The fleece has the following properties: weight per unit area: 132.5 g / m (Tear) strength lengthways: 39.2daN / 5 cm elongation at break lengthways: 25.9% tear strength: 3.5 daN reference elongation at 1800C: (load 5 daN / 5cm) lengthways: 10.5% specific (Tear) strength 34.0 daN 100 g lengthways: 34.0 5 cm 2 m specific reference elongation 2 1800C lengthways: 1208%. g / m Example 2 On a calendered spunbond made of polyethylene terephthalate filaments with a single titer of 4 dtex and a weight per unit area of 182 g / m², the binder mentioned in Example 1 is applied by printing. that a point-like pattern is created {spacing 4 mm; Point diameter 2 mm).

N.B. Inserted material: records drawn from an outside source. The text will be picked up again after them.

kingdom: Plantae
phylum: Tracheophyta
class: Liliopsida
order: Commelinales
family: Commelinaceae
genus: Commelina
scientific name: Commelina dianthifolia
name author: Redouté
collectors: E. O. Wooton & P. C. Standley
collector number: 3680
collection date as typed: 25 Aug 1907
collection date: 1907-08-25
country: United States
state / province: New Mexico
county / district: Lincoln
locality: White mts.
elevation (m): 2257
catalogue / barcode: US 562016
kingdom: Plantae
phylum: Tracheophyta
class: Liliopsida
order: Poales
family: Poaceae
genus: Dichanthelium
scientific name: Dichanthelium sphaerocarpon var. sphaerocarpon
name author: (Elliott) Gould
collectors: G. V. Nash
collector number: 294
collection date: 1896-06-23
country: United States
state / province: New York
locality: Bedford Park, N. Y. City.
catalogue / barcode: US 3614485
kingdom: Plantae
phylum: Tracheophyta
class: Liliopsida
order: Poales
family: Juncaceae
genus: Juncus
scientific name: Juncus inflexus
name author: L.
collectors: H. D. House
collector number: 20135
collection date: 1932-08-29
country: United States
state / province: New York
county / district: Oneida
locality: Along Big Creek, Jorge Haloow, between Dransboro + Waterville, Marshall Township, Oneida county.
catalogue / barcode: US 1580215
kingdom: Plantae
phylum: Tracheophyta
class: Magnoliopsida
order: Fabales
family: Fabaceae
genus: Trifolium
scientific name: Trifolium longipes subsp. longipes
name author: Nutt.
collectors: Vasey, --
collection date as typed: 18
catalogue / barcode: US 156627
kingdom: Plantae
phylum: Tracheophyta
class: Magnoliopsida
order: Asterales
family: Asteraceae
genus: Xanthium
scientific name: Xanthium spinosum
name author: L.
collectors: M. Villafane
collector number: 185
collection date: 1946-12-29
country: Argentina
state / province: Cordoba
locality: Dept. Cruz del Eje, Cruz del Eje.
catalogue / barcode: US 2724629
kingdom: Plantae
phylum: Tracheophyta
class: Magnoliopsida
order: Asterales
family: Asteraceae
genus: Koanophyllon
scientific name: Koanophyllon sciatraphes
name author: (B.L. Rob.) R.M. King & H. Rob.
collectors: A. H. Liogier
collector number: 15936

After drying and condensation of the binder at approx. 180 ° C 2 has the spunbond has a weight per unit area of 210 g / sn, which corresponds to a binder application of 15.3 Corresponds to percent by weight. The technological data of the carrier web are: (tear) strength lengthways: 82 daN / 5 cm elongation at break lengthways: 30% tear strength: 5.6 daN cover elongation at 180 ° C: (load 5 daN / 5 cm): 2.5% daN (tear) strength lengthways: 39.0 daN 100 g specific (tear) strength lengthways: 39.0 5 cm 2 m specific reference elongation at 180 ° C. lengthways: 567% .g / m² Example 3 A calendered spunbonded nonwoven made of polyethylene terephthalate filaments 2 of a single titer of 4 dtex with a weight per unit area of 250 g / m 2 is combined with a binder the following composition by printing a check pattern (line spacing 5 mm, Line width 2 mm) impregnated: 263 g / l of an aqueous dispersion containing 50 Percentage by weight of a copolymer of 80 percent by weight styrene, 11 percent by weight Butadiene, 5 percent by weight acrylic acid, 4 percent by weight acrylamide, 15.7 g / l of a 75 point solution of a trimethylolmelamine trimethyl ether, 0.5 g / r one 30% solution of p-toluenesulphonic acid water.

10.5 g / l of a 10 percent by weight solution of the ammonium salt of a Polyacrylic acid, 710.3 g / l water After drying and condensation of the binder the spunbond has a weight of 283 g / m2, which means a binder application of 13.2 * is equivalent to.

The bonded spunbond has the following technological data: Longitudinal tear strength: 109.8 daN / 5 cm Longitudinal elongation at break: 31% Tear strength: 6.3 daN reference elongation at 1800C (load 5 daN / 5cm): 1.9% specific tear strength lengthways: 38.8 daN: 100 g 5 cm 2 m specific reference elongation lengthways (5 daN / 5 cm load): 588%. g / m2

Claims (2)

Claims 1. A method for producing a carrier web from a spunbond made of synthetic polyester filaments with a melting point of over 2300 and a single titer of about 3 to 15 atex, bound with about 10 up to 30 percent by weight, based on the unbound spunbond, of a chemical Binder by applying it to the spunbond in the form of an aqueous dispersion and solidification by drying at about 120 to 220 ° C, characterized in that the aqueous dispersion a) used is a dispersion which is 10 to 60 percent by weight a copolymer of 60 to 90 percent by weight styrene, 5 to 20 percent by weight Butadiene, 2 to 10 percent by weight acrylic acid and 2 to 10 percent by weight acrylamide, b) 5 to 30 percent by weight, based on the amount of copolymer of a melamine-formaldehyde precondensate, c) a catalytic amount of acidic catalysts and, if appropriate, d) others contains inert additives. 2. The method according to claim 1, characterized in that as Polyester filaments made from polyethylene terephthalate are used.